As the National Archives works through that request, the Judiciary Committee has been accepting documents from a lawyer hired by the Bush library to pre-screen documents. That lawyer, Mr. Burck, who counts Steve Bannon, Reince Priebus, and White House Counsel Don McGahn among his clients, has provided only 6% – 6% Madam President – of Kavanaugh’s White House record to the Judiciary Committee, recently declaring some documents “personal,” rather than presidential records – a determination that we have been given no basis for.


Judiciary Republicans went even further in their efforts to conceal Judge Kavanaugh’s record by labeling another smaller portion of those documents “committee confidential.” So of the 6%, close to a third cannot be seen by anyone but members of the Judiciary Committee and they cannot talk about it to others. That’s 4% of Kavanaugh’s record being made public. And there are no guidelines, no rules being made as to which 4% is being made public and which 96% is being withheld. Obviously, one might think that the lawyer who is clearly totally hooked in to the Republican appointment of the Kavanaugh mechanism would not allow things that might be controversial, that might not put Kavanaugh in such a good light. And yet there is not even a standard as to which documents are made public and which are kept confidential.


Does that sound fair to the Senate? Does that sound fair to the American people, who have a right to read and understand who this potential future Supreme Court justice may be? The burden of proof should not be on disclosure documents. We believe in disclosure. We’re an open place. Senator Grassley has made disclosure of things throughout the executive branch a hallmark of his career. And yet now they make the burden of proof on those who want to disclose. And the presumption is that documents won’t be disclosed. It is so wrong.


Any fair-minded observer would be hard-pressed to say that the review of Judge Kavanaugh’s record has been transparent, open, and fair. It has not been.

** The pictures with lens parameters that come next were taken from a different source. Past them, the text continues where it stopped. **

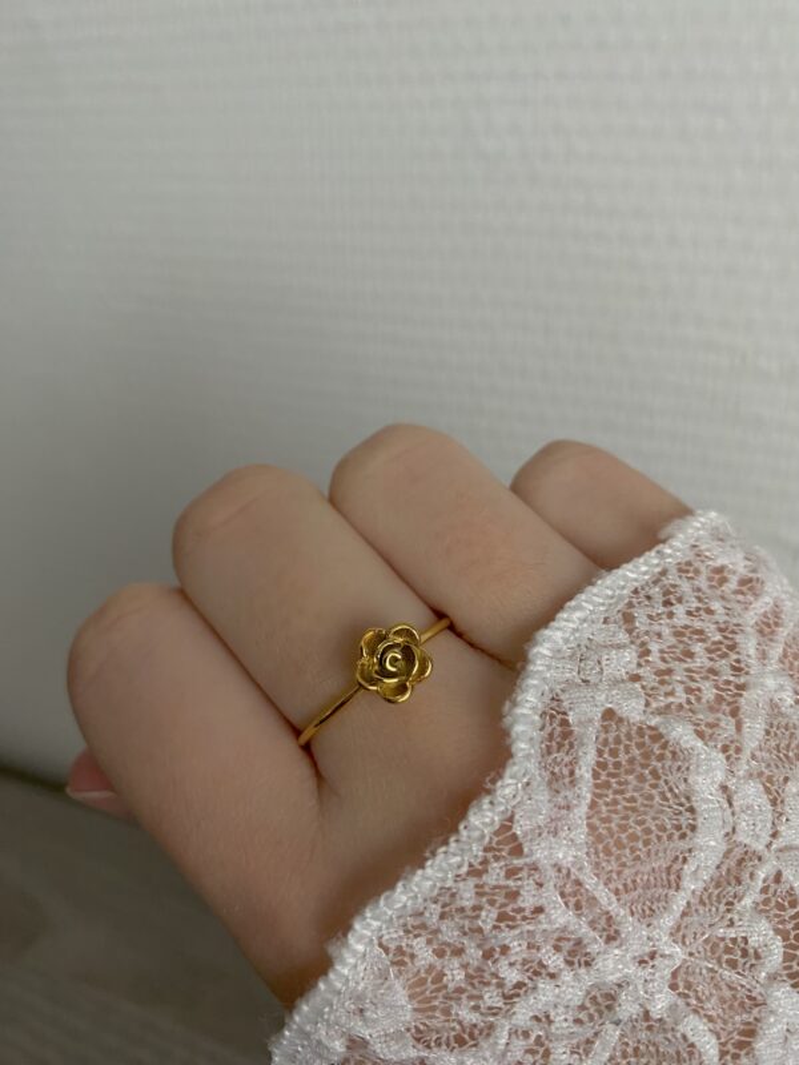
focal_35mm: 25
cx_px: 400
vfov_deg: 69.4
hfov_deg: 54.9
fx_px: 769
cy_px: 532
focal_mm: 4.25
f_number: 1.8
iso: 125
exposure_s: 1/60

The next Supreme Court justice will have immense influence over the lives of Americans for generations, on issues ranging from women’s reproductive rights to health care, protections for pre-existing conditions, civil rights, labor rights, environmental protections, LGBTQ rights, and so much more. The next Supreme Court justice may very well make crucial decisions about the limits of executive power and accountability – something that hangs in the balance right now with all of President Trump’s actions.


We already know Judge Kavanaugh has some deeply troubling views on these issues, both because of his writings and because he was selected by a president who explicitly promised to pick pro-life judges, and judges hostile to our nation’s health care law.

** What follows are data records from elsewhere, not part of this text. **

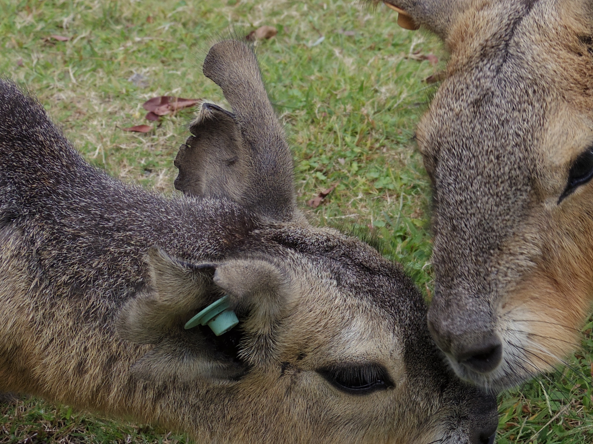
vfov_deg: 19.1
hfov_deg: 25.3
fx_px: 1319
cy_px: 280
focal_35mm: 77
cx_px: 377
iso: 100
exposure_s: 1/500
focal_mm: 8.5
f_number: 4
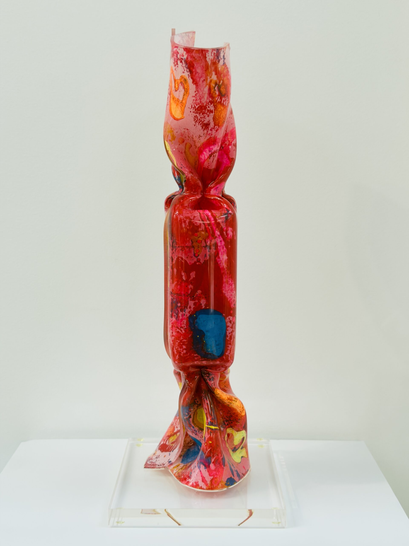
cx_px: 204
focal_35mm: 48
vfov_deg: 39.7
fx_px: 756
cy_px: 273
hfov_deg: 30.3
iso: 50
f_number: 1.78
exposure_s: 1/208
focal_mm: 6.76
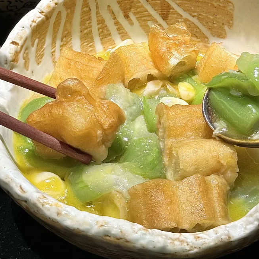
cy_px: -16
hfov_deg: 18.5
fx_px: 796
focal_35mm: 94
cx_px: 160
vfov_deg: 17.9
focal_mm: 6.76
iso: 50
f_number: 1.78
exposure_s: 1/121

In order to get a complete picture of Judge Kavanaugh’s views on these crucial issues, his record should be made public. There may be some highly relevant information on issues like Roe v. Wade, campaign finance, affirmative action, and more contained within the documents Chairman Grassley has labeled “committee confidential.”


Again, there is very relevant and significant information, even in the “committee confidential” documents, about Roe, campaign finance, affirmative action, and more. They should be made public. And Senator Grassley can do it with the flick of his pen. I would appeal to him, as a man, again, who has stood for disclosure and openness, who has probed and gotten angry at executive branch members of both parties for withholding information. And now of course we have this 180-degree turn. It’s not like the best of Chairman Grassley and I hope he’ll change his mind.


Certainly, there is an offer to allow senators to view these documents, but they ought to be released to the public. We don’t have secret proceedings when we choose a Supreme Court justice. It’s not the Senate going into the old chamber and debating among themselves. These documents should be made public. The Senate should not be in the practice of shrouding the eyes of the public from the crucial business of learning what a Supreme Court nominee will be like.